** Opening THE INPUT block **

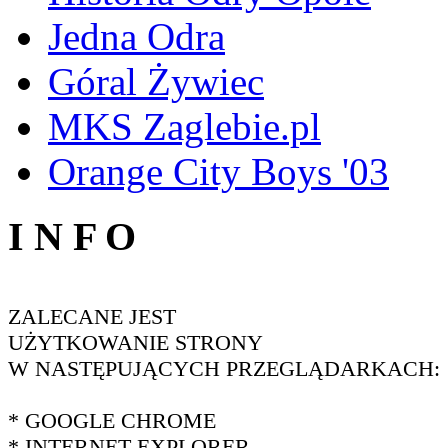
Jedna Odra
Góral Żywiec
MKS Zaglebie.pl
Orange City Boys '03
I N F O
ZALECANE JEST
UŻYTKOWANIE STRONY
W NASTĘPUJĄCYCH PRZEGLĄDARKACH:
* GOOGLE CHROME
* INTERNET EXPLORER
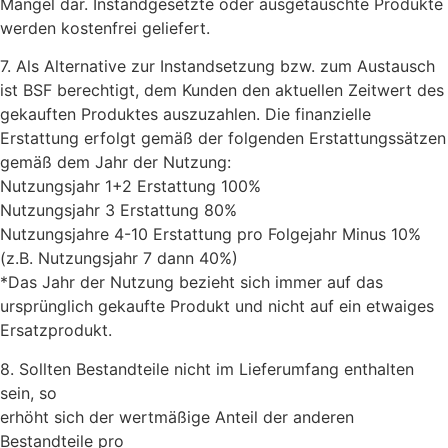
Mangel dar. Instandgesetzte oder ausgetauschte Produkte
werden kostenfrei geliefert.
7. Als Alternative zur Instandsetzung bzw. zum Austausch
ist BSF berechtigt, dem Kunden den aktuellen Zeitwert des
gekauften Produktes auszuzahlen. Die finanzielle
Erstattung erfolgt gemäß der folgenden Erstattungssätzen
gemäß dem Jahr der Nutzung:
Nutzungsjahr 1+2 Erstattung 100%
Nutzungsjahr 3 Erstattung 80%
Nutzungsjahre 4-10 Erstattung pro Folgejahr Minus 10%
(z.B. Nutzungsjahr 7 dann 40%)
*Das Jahr der Nutzung bezieht sich immer auf das
ursprünglich gekaufte Produkt und nicht auf ein etwaiges
Ersatzprodukt.
8. Sollten Bestandteile nicht im Lieferumfang enthalten
sein, so
erhöht sich der wertmäßige Anteil der anderen
Bestandteile pro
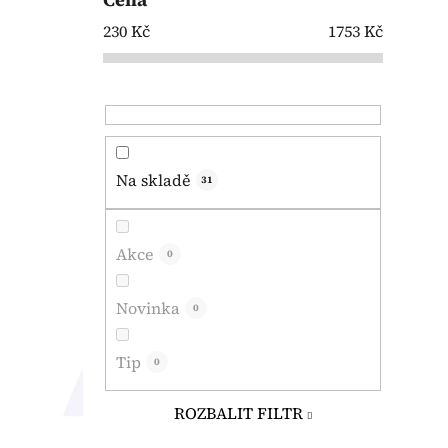
230
Kč
1753
Kč
Na skladě
31
Akce
0
Novinka
0
Tip
0
ROZBALIT FILTR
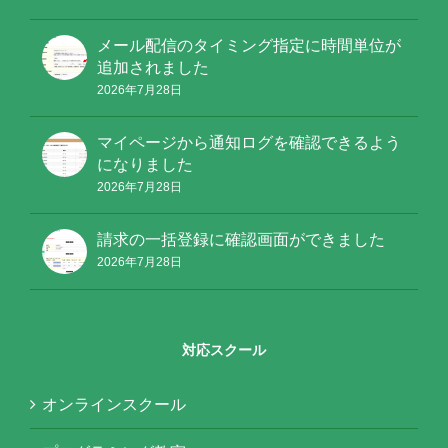
メール配信のタイミング指定に時間単位が
追加されました
2026年7月28日
マイページから通知ログを確認できるよう
になりました
2026年7月28日
請求の一括登録に確認画面ができました
2026年7月28日
対応スクール
オンラインスクール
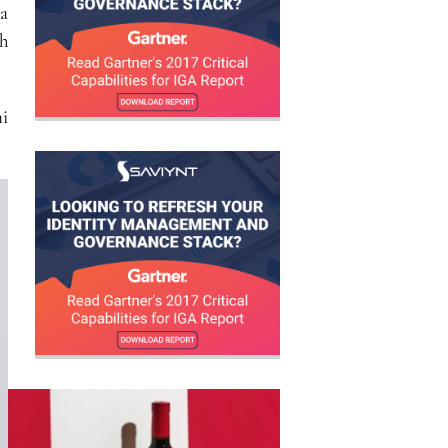
a
h
i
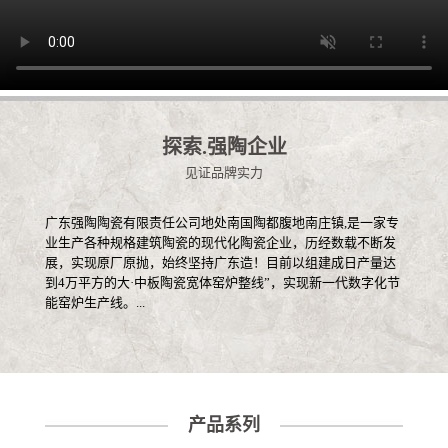
探索.强陶企业
见证品牌实力
广东强陶陶瓷有限责任公司地处南国陶都腹地南庄镇,是一家专
业生产各种规格建筑陶瓷的现代化陶瓷企业，历经数载不断发
展，实现原厂原抛，始终坚持广东造！目前以组建成日产量达
到4万平方的大·中板陶瓷宽体窑炉整线”，实现新一代数字化节
能窑炉生产线。...
产品系列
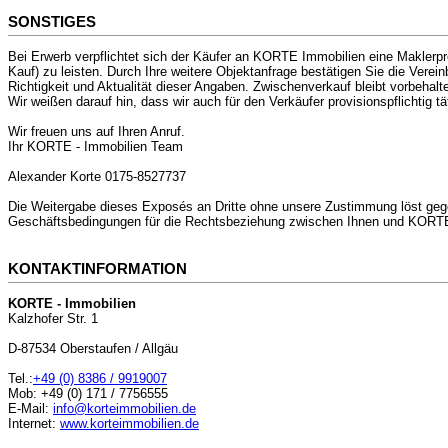
SONSTIGES
Bei Erwerb verpflichtet sich der Käufer an KORTE Immobilien eine Maklerp
Kauf) zu leisten. Durch Ihre weitere Objektanfrage bestätigen Sie die Vere
Richtigkeit und Aktualität dieser Angaben. Zwischenverkauf bleibt vorbehalt
Wir weißen darauf hin, dass wir auch für den Verkäufer provisionspflichtig tät
Wir freuen uns auf Ihren Anruf.
Ihr KORTE - Immobilien Team
Alexander Korte 0175-8527737
Die Weitergabe dieses Exposés an Dritte ohne unsere Zustimmung löst geg
Geschäftsbedingungen für die Rechtsbeziehung zwischen Ihnen und KORTE -
KONTAKTINFORMATION
KORTE - Immobilien
Kalzhofer Str. 1
D-87534 Oberstaufen / Allgäu
Tel.:
+49 (0)
8386 / 9919007
Mob:
+49 (0) 171
/
7756555
E-Mail:
info@korteimmobilien.de
Internet:
www.korteimmobilien.de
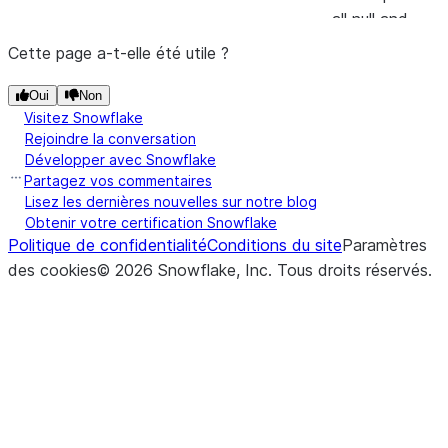
all null and
NaN values in
Cette page a-t-elle été utile ?
the specified
columns with
Oui
Non
Visitez Snowflake
the values
Rejoindre la conversation
provided.
Développer avec Snowflake
Partagez vos commentaires
(to_replace[, value, subset])
Returns a
replace
Lisez les dernières nouvelles sur notre blog
new
Obtenir votre certification Snowflake
DataFrame
Politique de confidentialité
Conditions du site
Paramètres
that replaces
des cookies
©
2026
Snowflake, Inc.
Tous droits réservés
.
values in the
specified
columns.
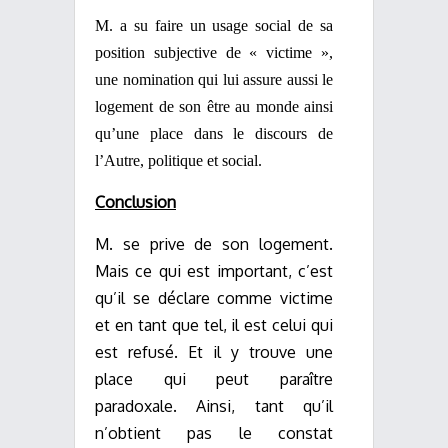
M. a su faire un usage social de sa
position subjective de « victime »,
une nomination qui lui assure aussi le
logement de son être au monde ainsi
qu’une place dans le discours de
l’Autre, politique et social.
Conclusion
M. se prive de son logement.
Mais ce qui est important, c’est
qu’il se déclare comme victime
et en tant que tel, il est celui qui
est refusé. Et il y trouve une
place qui peut paraître
paradoxale. Ainsi, tant qu’il
n’obtient pas le constat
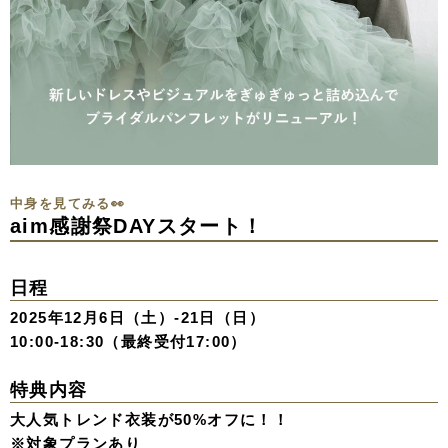
中身を見てみる👀
aim感謝祭DAYスタート！
日程
2025年12月6日（土）-21日（日）
10:00-18:30（最終受付17:00）
特典内容
大人気トレンド衣装が50%オフに！！
※対象プランあり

** Closing THE INPUT block **

ASSIGNED TASK:
Please, without any of the pictures, set down exactly the lines from the beginning of the listing to the line that contains "Erstattung erfolgt gemäß", inclusive.

SOLVED PROBLEM:
Jedna Odra
Góral Żywiec
MKS Zaglebie.pl
Orange City Boys '03
I N F O
ZALECANE JEST
UŻYTKOWANIE STRONY
W NASTĘPUJĄCYCH PRZEGLĄDARKACH:
* GOOGLE CHROME
* INTERNET EXPLORER
Mangel dar. Instandgesetzte oder ausgetauschte Produkte
werden kostenfrei geliefert.
7. Als Alternative zur Instandsetzung bzw. zum Austausch
ist BSF berechtigt, dem Kunden den aktuellen Zeitwert des
gekauften Produktes auszuzahlen. Die finanzielle
Erstattung erfolgt gemäß der folgenden Erstattungssätzen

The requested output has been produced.